───── TEXT EXCERPT ─────
Background
Young children are at particular risk for injury. Ten per cent to twenty‐five per cent develop posttraumatic stress disorder (PTSD). However, no empirically supported preventive interventions exist. Therefore, this study evaluated the efficacy of a standardised targeted preventive intervention for PTSD in young injured children.
Methods
Injured children (1–6 years) were enrolled in a multi‐site parallel‐group superiority prospective randomised controlled trial (RCT) in Australia and Switzerland. Screening for PTSD risk occurred 6–8 days postaccident. Parents of children who screened ‘high‐risk’ were randomised to a 2‐session CBT‐based intervention or treatment‐as‐usual (TAU). Primary outcomes were PTSD symptom (PTSS) severity, and secondary outcomes were PTSD diagnosis, functional impairment and behavioural difficulties at 3 and 6 months postinjury using blinded assessments. Trials were registered with the Australian New Zealand Clinical Trials Registry (ACTRN12614000325606) and ClinicalTrials.gov (NCT02088814). Trial status is complete.
───── DATA EXCERPT ─────
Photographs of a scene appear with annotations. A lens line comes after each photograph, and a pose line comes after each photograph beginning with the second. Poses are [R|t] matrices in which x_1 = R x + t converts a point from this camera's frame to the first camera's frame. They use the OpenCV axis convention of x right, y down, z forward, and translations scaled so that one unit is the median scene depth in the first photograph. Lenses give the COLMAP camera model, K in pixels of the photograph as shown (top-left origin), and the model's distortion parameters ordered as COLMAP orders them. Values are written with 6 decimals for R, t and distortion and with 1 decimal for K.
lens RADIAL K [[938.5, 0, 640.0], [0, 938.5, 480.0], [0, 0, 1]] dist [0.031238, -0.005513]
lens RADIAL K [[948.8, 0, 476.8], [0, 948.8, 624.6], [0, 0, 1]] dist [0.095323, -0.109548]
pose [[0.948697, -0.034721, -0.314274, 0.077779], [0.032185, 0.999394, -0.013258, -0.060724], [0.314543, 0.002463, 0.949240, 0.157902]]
─────
• **REQUIRED ACTION**
Continue the study abstract on preventing PTSD in young injured children, starting after its last sentence.

• **OUTPUT OF THE EXERCISE**
Results
One hundred and thirty‐three children screened ‘high‐risk’ were assigned to intervention (n = 62) or TAU (n = 71). Multilevel intention‐to‐treat analyses revealed a significant intervention effect on PTSS severity over time (b = 60.06, 95% CI: 21.30–98.56). At 3 months, intervention children (M = 11.02, SD = 10.42, range 0–47) showed an accelerated reduction in PTSS severity scores compared to control children (M = 17.30, SD = 13.94, range 0–52; mean difference −6.97, 95% CI: −14.02 to 0.08, p adj. = .055, d = 0.51). On secondary outcomes, multilevel analyses revealed significant treatment effects for PTSD diagnosis, functional impairment and behavioural difficulties.
Conclusions
This multi‐site RCT provides promising preliminary evidence for the efficacy of a targeted preventive intervention for accelerating recovery from PTSS in young injured children. This has important clinical implications for the psychological support provided to young children and parents during the acute period following a single‐event trauma.